Researchers hope to begin larger trials of its effectiveness in west Africa soon

Terry Scott / Alamy

An Ebola vaccine has been shown to be safe but it still has a long road ahead of it

An experiment vaccine against Ebola has produced promising results in its first safety trial in humans. The researchers are now hoping to run Phase II/III trials in west Africa to test the vaccine’s effectiveness.

The candidate vaccine contains segments of Ebola genetic material from two strains of the virus – Sudan and Zaire – delivered by an adenovirus vector that causes the common cold in chimpanzees. Researchers from the National Institutes of Health in Maryland injected 20 healthy adults with the vaccine. The researchers found anti-Ebola antibodies in all 20 volunteers within four weeks of receiving the vaccine. Antibody levels were higher in the half of the group that received a larger vaccine dose.

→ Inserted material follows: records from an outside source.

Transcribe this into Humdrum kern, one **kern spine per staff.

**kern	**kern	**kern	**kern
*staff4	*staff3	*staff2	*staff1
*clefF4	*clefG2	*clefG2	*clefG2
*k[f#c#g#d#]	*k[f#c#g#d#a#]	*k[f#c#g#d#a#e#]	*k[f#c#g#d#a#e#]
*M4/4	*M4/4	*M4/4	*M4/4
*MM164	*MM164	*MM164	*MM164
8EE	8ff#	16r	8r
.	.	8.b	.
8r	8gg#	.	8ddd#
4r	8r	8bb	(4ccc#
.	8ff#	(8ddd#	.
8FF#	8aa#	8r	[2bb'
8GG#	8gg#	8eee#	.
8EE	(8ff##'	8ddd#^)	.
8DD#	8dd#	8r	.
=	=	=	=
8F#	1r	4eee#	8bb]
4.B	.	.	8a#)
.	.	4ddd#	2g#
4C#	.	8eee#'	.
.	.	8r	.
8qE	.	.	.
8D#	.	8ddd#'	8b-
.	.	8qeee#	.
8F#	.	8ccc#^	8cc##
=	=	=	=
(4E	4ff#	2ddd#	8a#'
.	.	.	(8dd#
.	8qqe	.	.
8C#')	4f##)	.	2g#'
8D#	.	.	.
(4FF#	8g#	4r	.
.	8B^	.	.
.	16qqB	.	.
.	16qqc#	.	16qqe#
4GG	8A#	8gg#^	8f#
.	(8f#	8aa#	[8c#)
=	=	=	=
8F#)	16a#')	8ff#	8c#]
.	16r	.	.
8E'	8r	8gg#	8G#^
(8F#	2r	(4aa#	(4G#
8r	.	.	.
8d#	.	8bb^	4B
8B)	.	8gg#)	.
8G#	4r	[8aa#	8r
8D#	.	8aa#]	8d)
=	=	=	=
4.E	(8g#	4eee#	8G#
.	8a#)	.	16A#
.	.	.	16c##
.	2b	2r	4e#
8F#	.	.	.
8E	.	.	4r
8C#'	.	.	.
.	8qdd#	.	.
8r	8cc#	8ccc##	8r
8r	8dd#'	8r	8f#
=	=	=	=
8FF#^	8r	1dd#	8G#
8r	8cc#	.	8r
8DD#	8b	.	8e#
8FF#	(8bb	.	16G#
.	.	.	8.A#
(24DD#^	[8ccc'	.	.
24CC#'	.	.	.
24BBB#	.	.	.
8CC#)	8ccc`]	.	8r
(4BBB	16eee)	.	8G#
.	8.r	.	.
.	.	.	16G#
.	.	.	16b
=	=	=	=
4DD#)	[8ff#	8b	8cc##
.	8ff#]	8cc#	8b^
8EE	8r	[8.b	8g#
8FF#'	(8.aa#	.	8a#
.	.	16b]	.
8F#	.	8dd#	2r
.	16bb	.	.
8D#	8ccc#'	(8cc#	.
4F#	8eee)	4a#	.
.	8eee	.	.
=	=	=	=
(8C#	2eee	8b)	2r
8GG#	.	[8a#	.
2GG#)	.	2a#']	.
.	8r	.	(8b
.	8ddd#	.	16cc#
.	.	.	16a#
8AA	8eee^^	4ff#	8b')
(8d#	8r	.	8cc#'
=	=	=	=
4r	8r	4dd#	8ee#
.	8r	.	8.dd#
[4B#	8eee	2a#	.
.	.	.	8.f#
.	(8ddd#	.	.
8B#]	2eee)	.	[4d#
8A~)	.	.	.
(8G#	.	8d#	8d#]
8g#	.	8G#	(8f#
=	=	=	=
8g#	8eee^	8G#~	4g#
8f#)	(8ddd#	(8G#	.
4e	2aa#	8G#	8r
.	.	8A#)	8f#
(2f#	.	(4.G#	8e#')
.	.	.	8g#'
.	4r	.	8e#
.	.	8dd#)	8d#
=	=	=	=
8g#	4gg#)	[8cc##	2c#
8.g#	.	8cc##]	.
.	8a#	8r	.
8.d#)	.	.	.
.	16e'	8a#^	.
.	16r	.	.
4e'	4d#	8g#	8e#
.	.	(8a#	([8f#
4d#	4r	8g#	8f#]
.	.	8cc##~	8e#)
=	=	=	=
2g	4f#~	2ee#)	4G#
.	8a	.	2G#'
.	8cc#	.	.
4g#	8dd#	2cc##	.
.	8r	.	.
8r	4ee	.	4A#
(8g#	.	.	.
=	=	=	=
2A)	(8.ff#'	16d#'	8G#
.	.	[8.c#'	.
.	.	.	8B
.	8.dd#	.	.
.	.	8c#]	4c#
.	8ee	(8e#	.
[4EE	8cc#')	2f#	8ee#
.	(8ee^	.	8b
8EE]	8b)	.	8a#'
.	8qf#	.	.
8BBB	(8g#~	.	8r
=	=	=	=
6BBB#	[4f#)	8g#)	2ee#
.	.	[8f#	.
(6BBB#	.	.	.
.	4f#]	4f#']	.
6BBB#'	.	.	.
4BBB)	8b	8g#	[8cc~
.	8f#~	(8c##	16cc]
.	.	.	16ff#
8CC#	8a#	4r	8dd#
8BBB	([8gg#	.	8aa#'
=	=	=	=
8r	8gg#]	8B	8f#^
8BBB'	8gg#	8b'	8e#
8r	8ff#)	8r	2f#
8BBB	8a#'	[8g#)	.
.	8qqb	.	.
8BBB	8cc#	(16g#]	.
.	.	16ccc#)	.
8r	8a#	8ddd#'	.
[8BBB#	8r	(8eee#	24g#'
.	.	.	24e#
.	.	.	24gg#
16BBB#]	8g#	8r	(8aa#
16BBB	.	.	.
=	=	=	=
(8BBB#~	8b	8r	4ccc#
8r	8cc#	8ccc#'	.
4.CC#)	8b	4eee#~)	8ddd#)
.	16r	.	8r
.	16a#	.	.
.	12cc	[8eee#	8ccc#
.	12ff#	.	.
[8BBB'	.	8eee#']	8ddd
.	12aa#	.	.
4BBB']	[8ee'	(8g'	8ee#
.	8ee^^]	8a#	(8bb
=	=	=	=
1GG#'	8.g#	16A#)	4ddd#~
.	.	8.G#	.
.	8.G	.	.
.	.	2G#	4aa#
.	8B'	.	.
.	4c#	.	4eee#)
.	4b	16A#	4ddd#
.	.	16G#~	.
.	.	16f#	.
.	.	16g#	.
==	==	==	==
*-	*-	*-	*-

The investigators also found the vaccine increased production of T cells, including CD8 T cells, which they think may be an important part of protection from Ebola. Four weeks after vaccination, CD8 T cells were detected in two volunteers who had received the lower dose vaccine and in seven of those who had received the higher dose.

‘We know from previous studies in non-human primates that CD8 T cells played a crucial role in protecting animals that had been vaccinated with this vaccine and then exposed to otherwise lethal amounts of Ebola virus,’ says Julie Ledgerwood, the trial’s principal investigator.

There were no serious adverse effects observed in any of the volunteers, although two people who received the higher dose vaccine did develop a brief fever within a day of vaccination.

The vaccine was developed collaboratively by scientists at the NIH’s National Institute of Allergy and Infectious Diseases (NIAID), and at Okairos, a biotechnology company acquired by GlaxoSmithKline (GSK).

Safety tests of a monovalent vaccine which targets only the Zaire species of Ebola, also developed by GSK and the NIAID, began in October at several sites, including Switzerland, the UK and Mali.

The results are very reassuring and the NIH team are to be congratulated on providing results so quickly, says Adrian Hill, director of the Jenner Institute at the University of Oxford, UK. The trial only started in September.

‘Data from trials being carried out in Africa will be key to see if the vaccine has a similar profile in populations most at risk from Ebola,’ comments Jonathan Ball, professor of molecular virology at the University of Nottingham. ‘We don’t know if the immunity seen in vaccinated people is protective, nor if the other vaccines in development will perform better. This is what Phase II trials will tell us and the design and roll-out of these will be the next key issue to resolve.’

Test spots Ebola six times faster

A test for Ebola that takes just 15 minutes to deliver a result is to be trialled in Guinea. The standard technique used to test for the Ebola virus takes between two to six hours in a laboratory, according to World Health Organization estimates. Faster testing would help with infection control and early treatment.

Like other tests, the new version detects the genetic material of the virus. The pilot trial will test whether the reagents are safe and effective to use with Ebola patients’ blood and saliva samples. Significantly, researchers at the Pasteur Institute in Dakar, Senegal, will run the tests using a ‘mobile suitcase laboratory’, making it suitable for use in poorly resourced, remote hospitals. The reagents used in the test are available as dried pellets and can be used and transported at room temperature.

The trial is one of six projects jointly funded by the Wellcome Trust and the UK government.